[gov2001-l] problems with log(exp().... Sequential processing in R causing issues

11 Mar 2009

Glad to hear it was resolved.  If something like this happens, one quick fix
is to rescale some of your X's.  Also, this is somewhat related to why we
like to work with the log scale (as in log-likelihood).  It's really easy to
hit numerical limits when we multiply stuff rather than adding stuff.

On Wed, Mar 11, 2009 at 9:11 PM, Schmidt, William <wschmidt at hbs.edu> wrote:

...
   Clarence figured out the fix for his code and sent me
and Abigail a note
 since we seemed to be the only ones affected. I made the same error as him.
 Miya was correct, it was a problem with my function. That said, R does hit a
 wall when taking an exp() of any value greater than 710. This could be
 problematic with other data and I am not sure there is a clean solution when
 using the log-likelihood of a logit with a large argument for the exp().
 Thanks for your help.

 *From:* gov2001-l-bounces at lists.fas.harvard.edu [mailto:
 gov2001-l-bounces at lists.fas.harvard.edu] *On Behalf Of *Olena Ageyeva
 *Sent:* Wednesday, March 11, 2009 7:53 PM

 *To:* gov2001-l at lists.fas.harvard.edu
 *Subject:* Re: [gov2001-l] problems with log(exp().... Sequential
 processing in R causing issues

 Just a curiosity, which problem did you get this issue with?

 Sincerely,
 Olena Ageyeva

  ------------------------------

 From: wschmidt at hbs.edu
 To: gov2001-l at lists.fas.harvard.edu
 Date: Wed, 11 Mar 2009 19:03:52 -0400
 Subject: Re: [gov2001-l] problems with log(exp().... Sequential processing
 in R causing issues

 I hate to pile on, but count me as another voice that is seeing the same
 problem. It feels like there should be an elegant work around, but elegance
 evades me. Olena offered a solution that does work but it is disappointing
 to think R would require that kind of trickeration.

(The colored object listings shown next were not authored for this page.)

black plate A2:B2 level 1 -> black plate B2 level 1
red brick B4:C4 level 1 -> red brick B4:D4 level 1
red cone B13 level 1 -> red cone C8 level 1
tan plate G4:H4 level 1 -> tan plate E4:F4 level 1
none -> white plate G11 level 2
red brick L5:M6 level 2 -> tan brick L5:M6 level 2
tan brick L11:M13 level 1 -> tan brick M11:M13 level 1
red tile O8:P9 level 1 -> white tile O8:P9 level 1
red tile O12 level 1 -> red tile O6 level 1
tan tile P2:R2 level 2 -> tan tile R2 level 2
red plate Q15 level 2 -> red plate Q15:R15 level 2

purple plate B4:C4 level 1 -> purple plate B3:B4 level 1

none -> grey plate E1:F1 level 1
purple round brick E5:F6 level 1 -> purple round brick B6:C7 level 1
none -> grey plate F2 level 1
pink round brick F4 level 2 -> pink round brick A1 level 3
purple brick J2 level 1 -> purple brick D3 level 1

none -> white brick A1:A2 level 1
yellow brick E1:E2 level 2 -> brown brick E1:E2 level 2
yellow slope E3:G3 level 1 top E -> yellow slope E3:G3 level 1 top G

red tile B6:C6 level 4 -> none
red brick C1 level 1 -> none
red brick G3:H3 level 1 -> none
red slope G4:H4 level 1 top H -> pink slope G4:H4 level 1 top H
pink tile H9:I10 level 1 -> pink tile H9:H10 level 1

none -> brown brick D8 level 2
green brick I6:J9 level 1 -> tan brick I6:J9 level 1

 *From:* gov2001-l-bounces at lists.fas.harvard.edu [mailto:
 gov2001-l-bounces at lists.fas.harvard.edu] *On Behalf Of *Lee, Clarence
 *Sent:* Wednesday, March 11, 2009 6:57 PM
 *To:* gov2001-l at lists.fas.harvard.edu
 *Subject:* Re: [gov2001-l] problems with log(exp().... Sequential
 processing in R causing issues

 Hi guys,

 I am running into the same issues as Abigail, and I?m taking the log
 likelihood exactly as is, derived from slide 3 of Gary?s lecture titled
 ?Single Equation Models.?  Are we not suppose to use this likelihood?

 I?ve checked the inputs for dimensionality and errors as well, and I do not
 think that?s causing the problem.  This seems to be a numerical overflow
 issue when dealing with Logit Models.   Do you guys know if there is a
 general workaround for this aside from manually coding in approximations
 ourselves?

 Clarence

 *From:* gov2001-l-bounces at lists.fas.harvard.edu [mailto:
 gov2001-l-bounces at lists.fas.harvard.edu] *On Behalf Of *Miya Woolfalk
 *Sent:* Wednesday, March 11, 2009 1:06 PM
 *To:* gov2001-l at lists.fas.harvard.edu
 *Subject:* Re: [gov2001-l] problems with log(exp().... Sequential
 processing in R causing issues

 Abigail,

 Before trying to implement a work around, you should make sure that your
 log likelihood function is programed correctly.  I have not heard of others
 encountering this issue so my suspicion is that you have an error in your
 function.

 Best,
 Miya

 On Wed, Mar 11, 2009 at 1:02 PM, Olena Ageyeva <eageeva at hotmail.com>
 wrote:

 I would try to check that your variable doesn't get grater then 710.
 This simple modification makes the algorithm work:

  m=605
 n=110
 log(exp(m)*exp(n))  [1] Inf
  log(exp(m))+log(exp(n))  [1] 715

 I would just create a function for log(exp(x)), where x is a large number.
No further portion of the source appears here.